# [Dataset extract]
____________
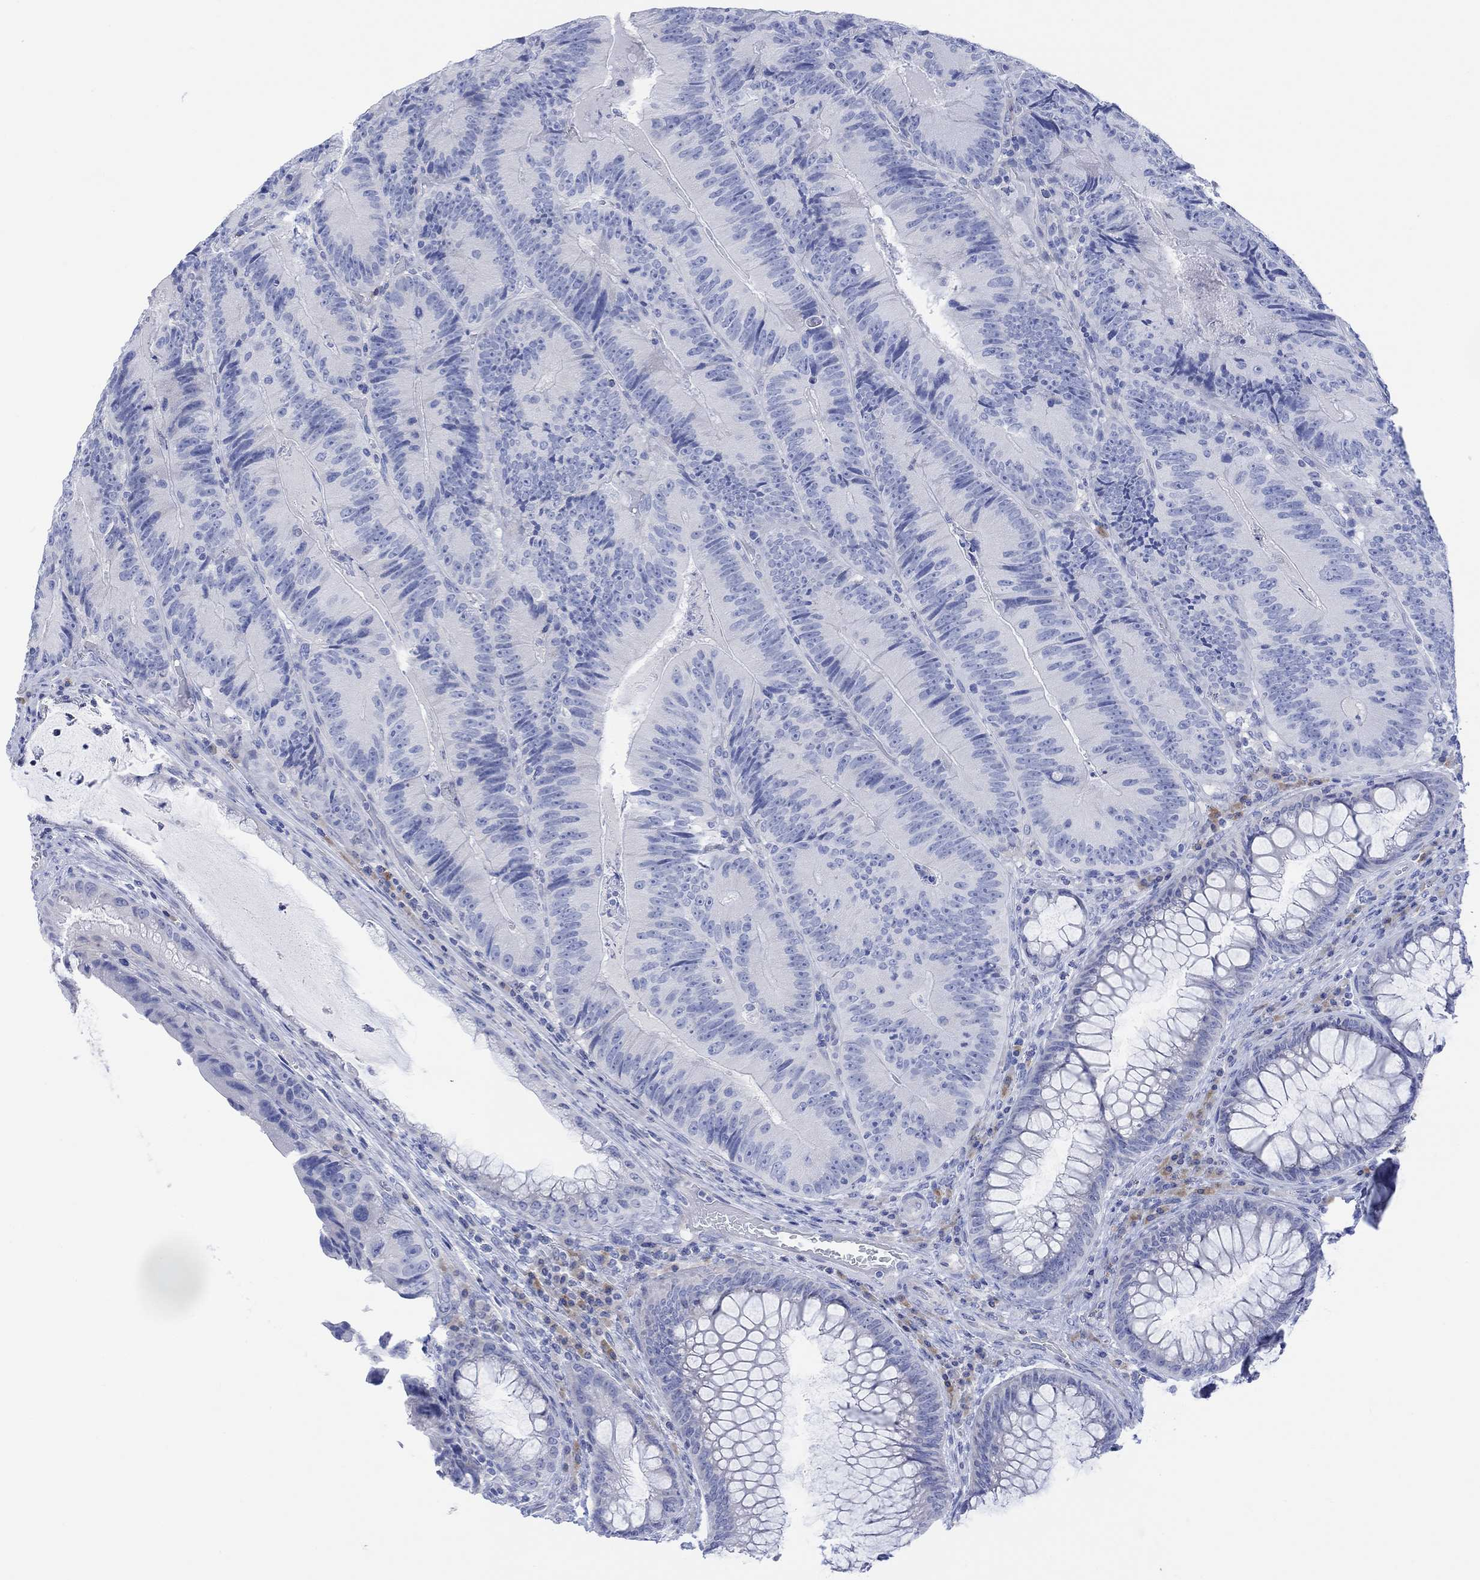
{"staining": {"intensity": "negative", "quantity": "none", "location": "none"}, "tissue": "colorectal cancer", "cell_type": "Tumor cells", "image_type": "cancer", "snomed": [{"axis": "morphology", "description": "Adenocarcinoma, NOS"}, {"axis": "topography", "description": "Colon"}], "caption": "Immunohistochemical staining of adenocarcinoma (colorectal) exhibits no significant positivity in tumor cells.", "gene": "GNG13", "patient": {"sex": "female", "age": 86}}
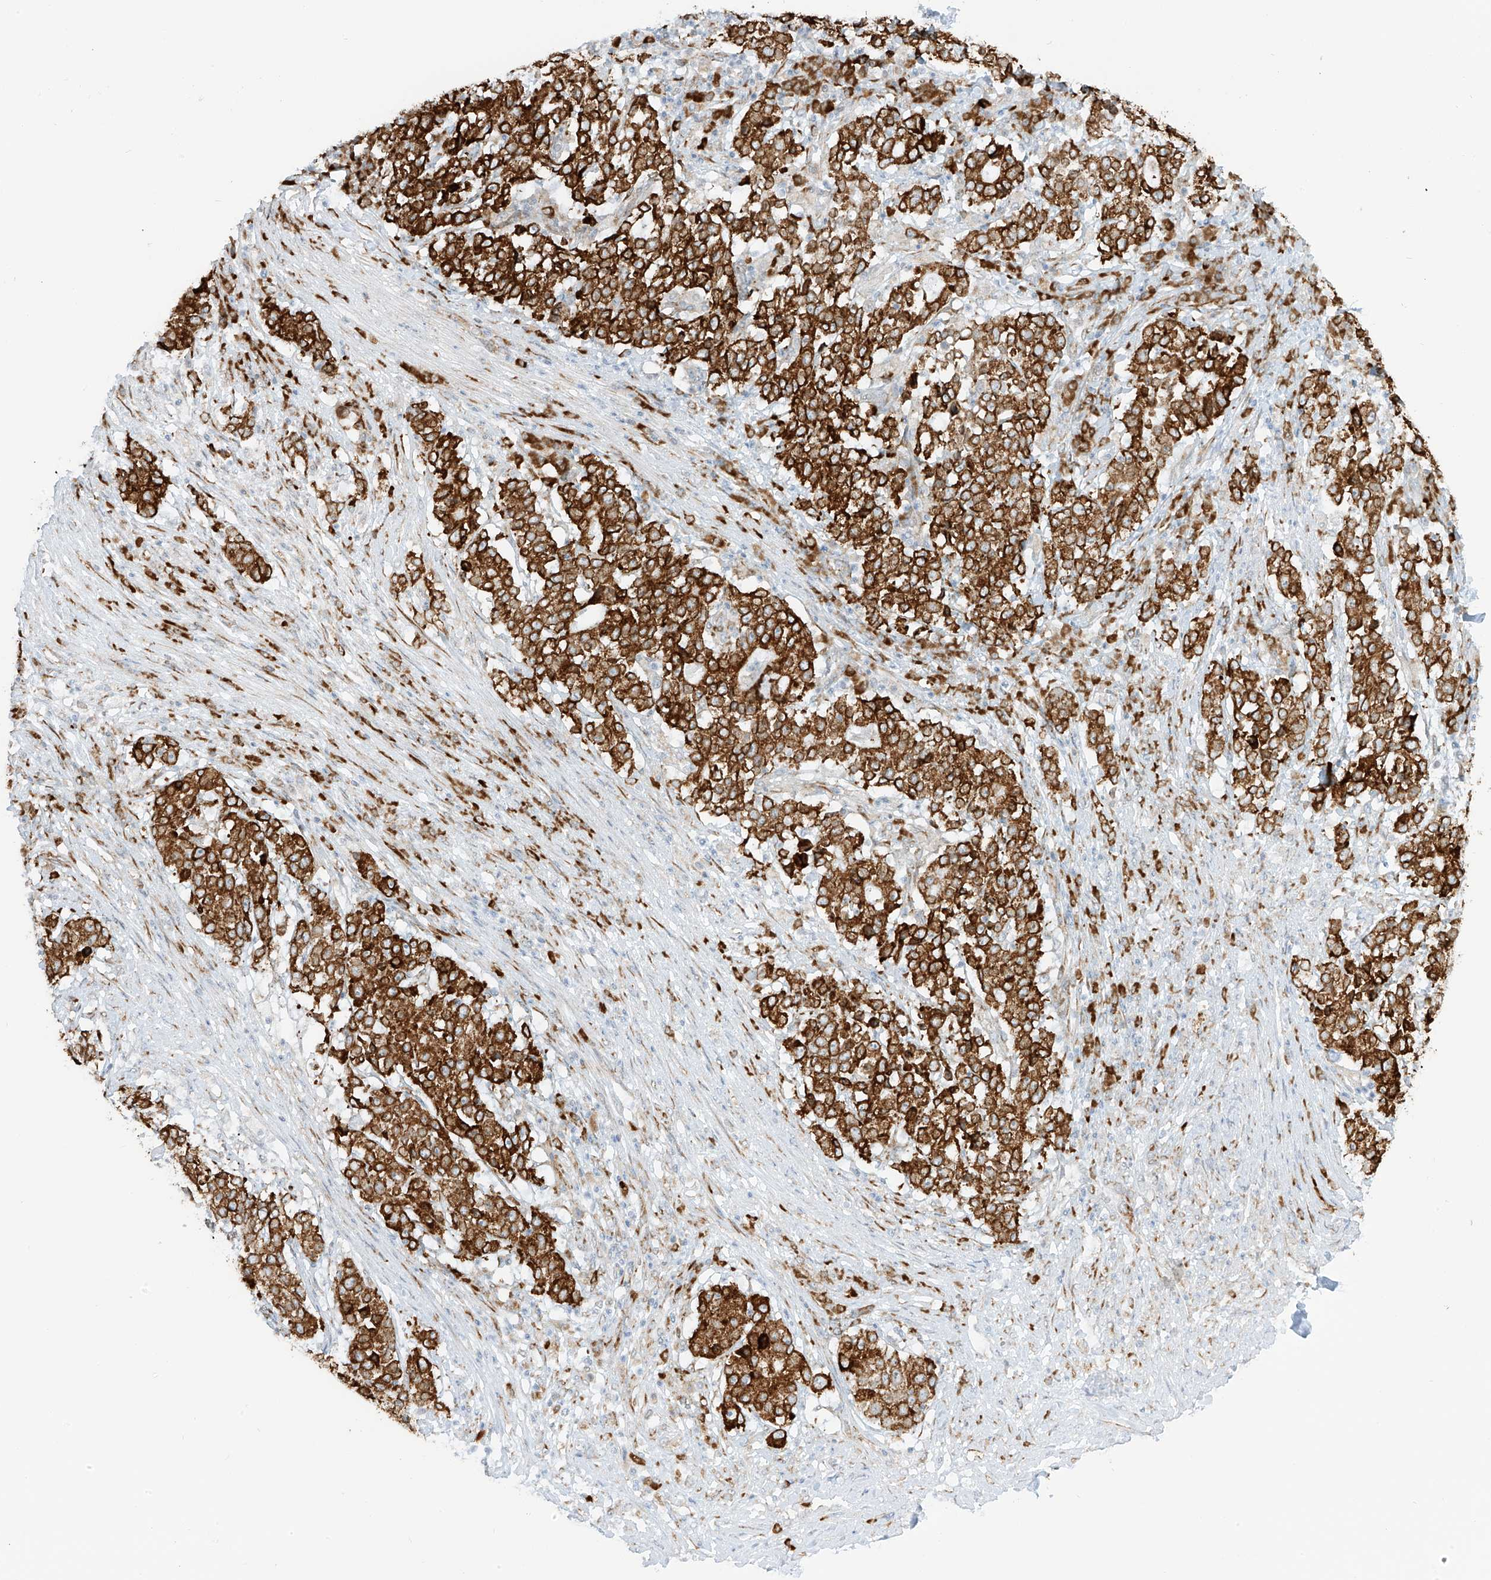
{"staining": {"intensity": "strong", "quantity": ">75%", "location": "cytoplasmic/membranous"}, "tissue": "stomach cancer", "cell_type": "Tumor cells", "image_type": "cancer", "snomed": [{"axis": "morphology", "description": "Adenocarcinoma, NOS"}, {"axis": "topography", "description": "Stomach"}], "caption": "A histopathology image of stomach cancer (adenocarcinoma) stained for a protein shows strong cytoplasmic/membranous brown staining in tumor cells.", "gene": "LRRC59", "patient": {"sex": "male", "age": 59}}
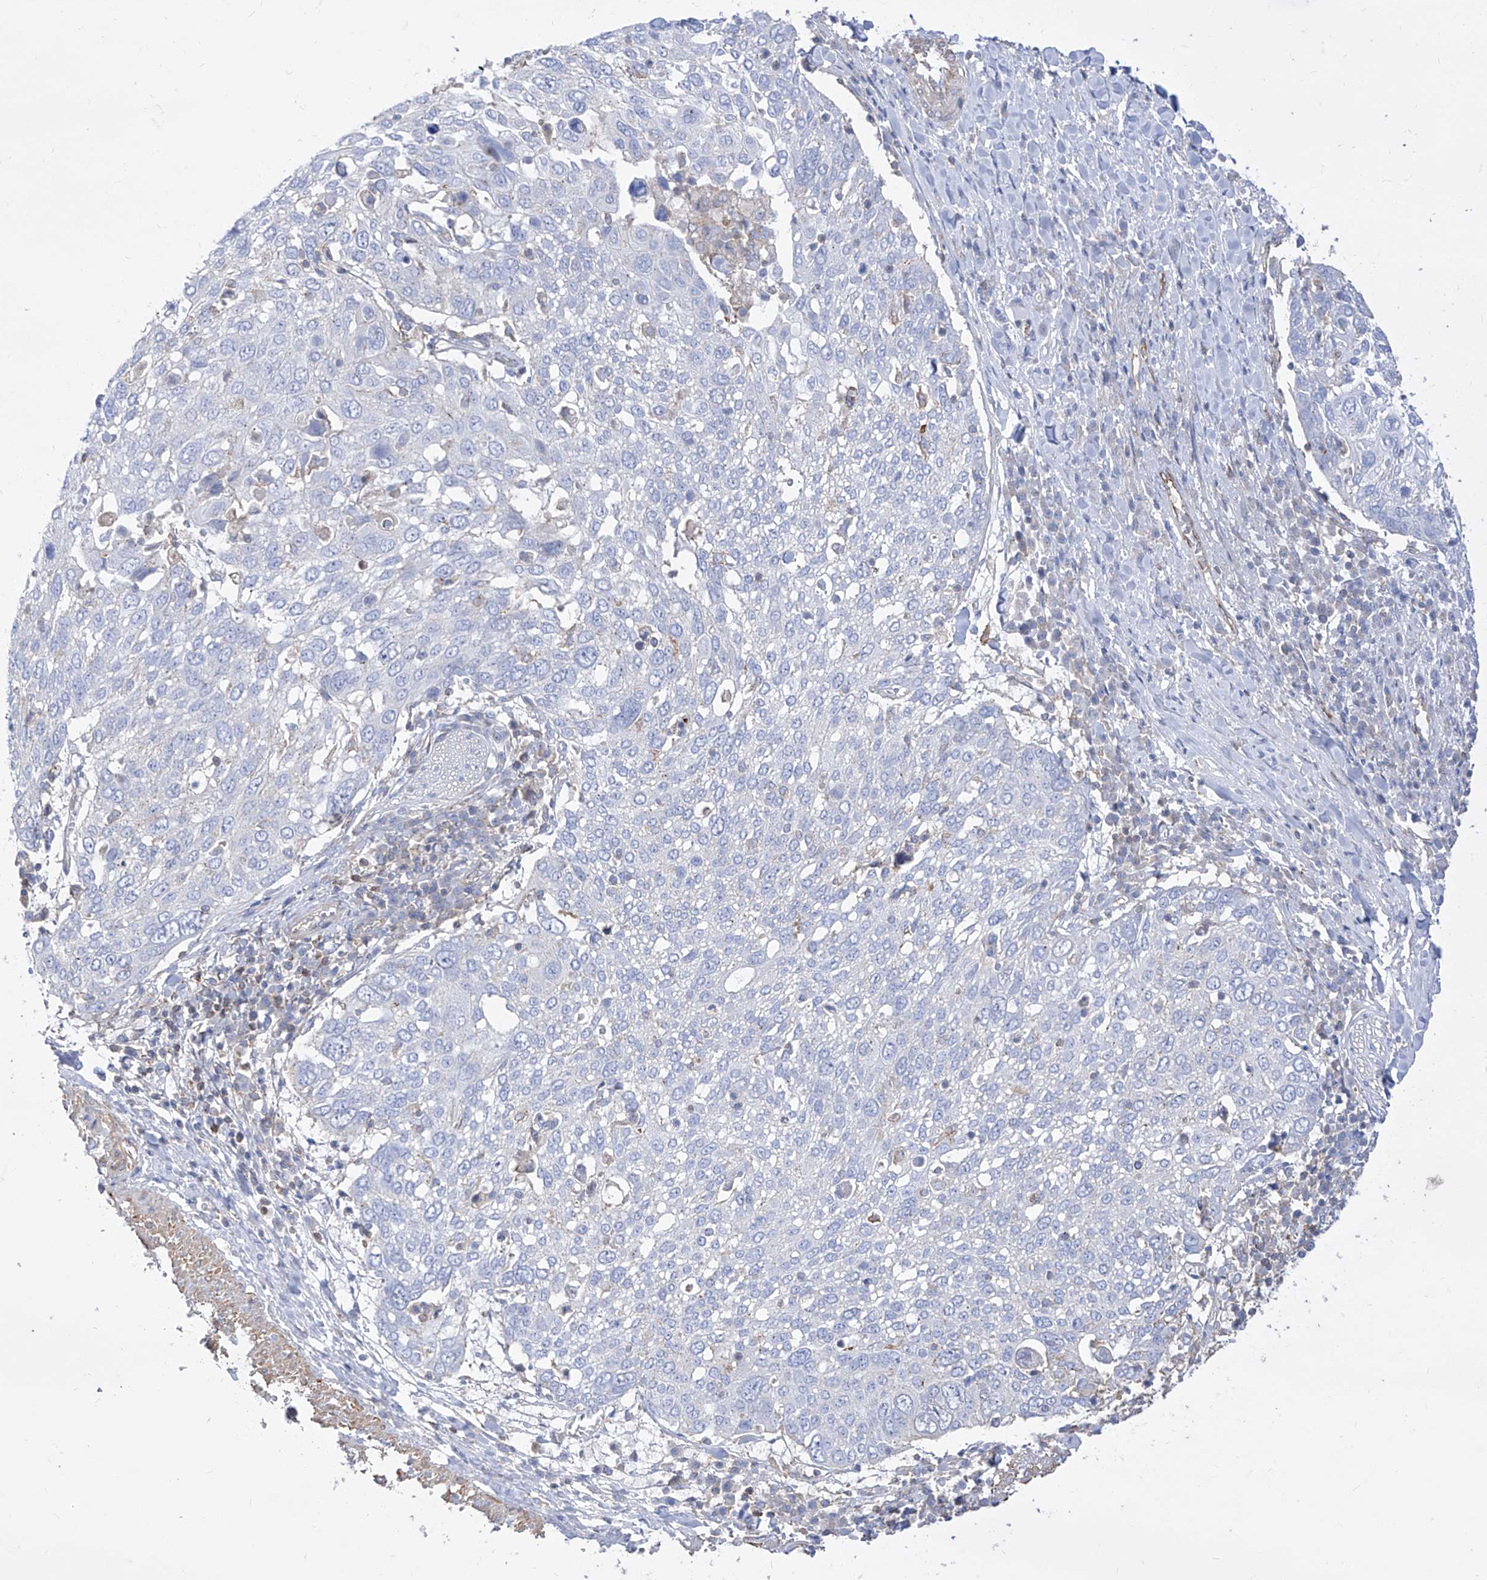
{"staining": {"intensity": "negative", "quantity": "none", "location": "none"}, "tissue": "lung cancer", "cell_type": "Tumor cells", "image_type": "cancer", "snomed": [{"axis": "morphology", "description": "Squamous cell carcinoma, NOS"}, {"axis": "topography", "description": "Lung"}], "caption": "Immunohistochemistry of lung squamous cell carcinoma reveals no staining in tumor cells. (DAB (3,3'-diaminobenzidine) IHC with hematoxylin counter stain).", "gene": "C1orf74", "patient": {"sex": "male", "age": 65}}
____________
Would you please retype all the data exactly? Leave out whatever pictures it holds.

{"staining": {"intensity": "negative", "quantity": "none", "location": "none"}, "tissue": "colorectal cancer", "cell_type": "Tumor cells", "image_type": "cancer", "snomed": [{"axis": "morphology", "description": "Adenocarcinoma, NOS"}, {"axis": "topography", "description": "Colon"}], "caption": "Immunohistochemical staining of adenocarcinoma (colorectal) exhibits no significant positivity in tumor cells.", "gene": "GNG13", "patient": {"sex": "female", "age": 86}}
{"staining": {"intensity": "strong", "quantity": ">75%", "location": "cytoplasmic/membranous"}, "tissue": "stomach cancer", "cell_type": "Tumor cells", "image_type": "cancer", "snomed": [{"axis": "morphology", "description": "Adenocarcinoma, NOS"}, {"axis": "topography", "description": "Stomach"}], "caption": "A histopathology image of stomach cancer (adenocarcinoma) stained for a protein shows strong cytoplasmic/membranous brown staining in tumor cells.", "gene": "LRRC59", "patient": {"sex": "male", "age": 59}}
{"staining": {"intensity": "negative", "quantity": "none", "location": "none"}, "tissue": "lung cancer", "cell_type": "Tumor cells", "image_type": "cancer", "snomed": [{"axis": "morphology", "description": "Squamous cell carcinoma, NOS"}, {"axis": "topography", "description": "Lung"}], "caption": "Immunohistochemistry of lung squamous cell carcinoma reveals no staining in tumor cells. (DAB (3,3'-diaminobenzidine) IHC with hematoxylin counter stain).", "gene": "C1orf74", "patient": {"sex": "male", "age": 65}}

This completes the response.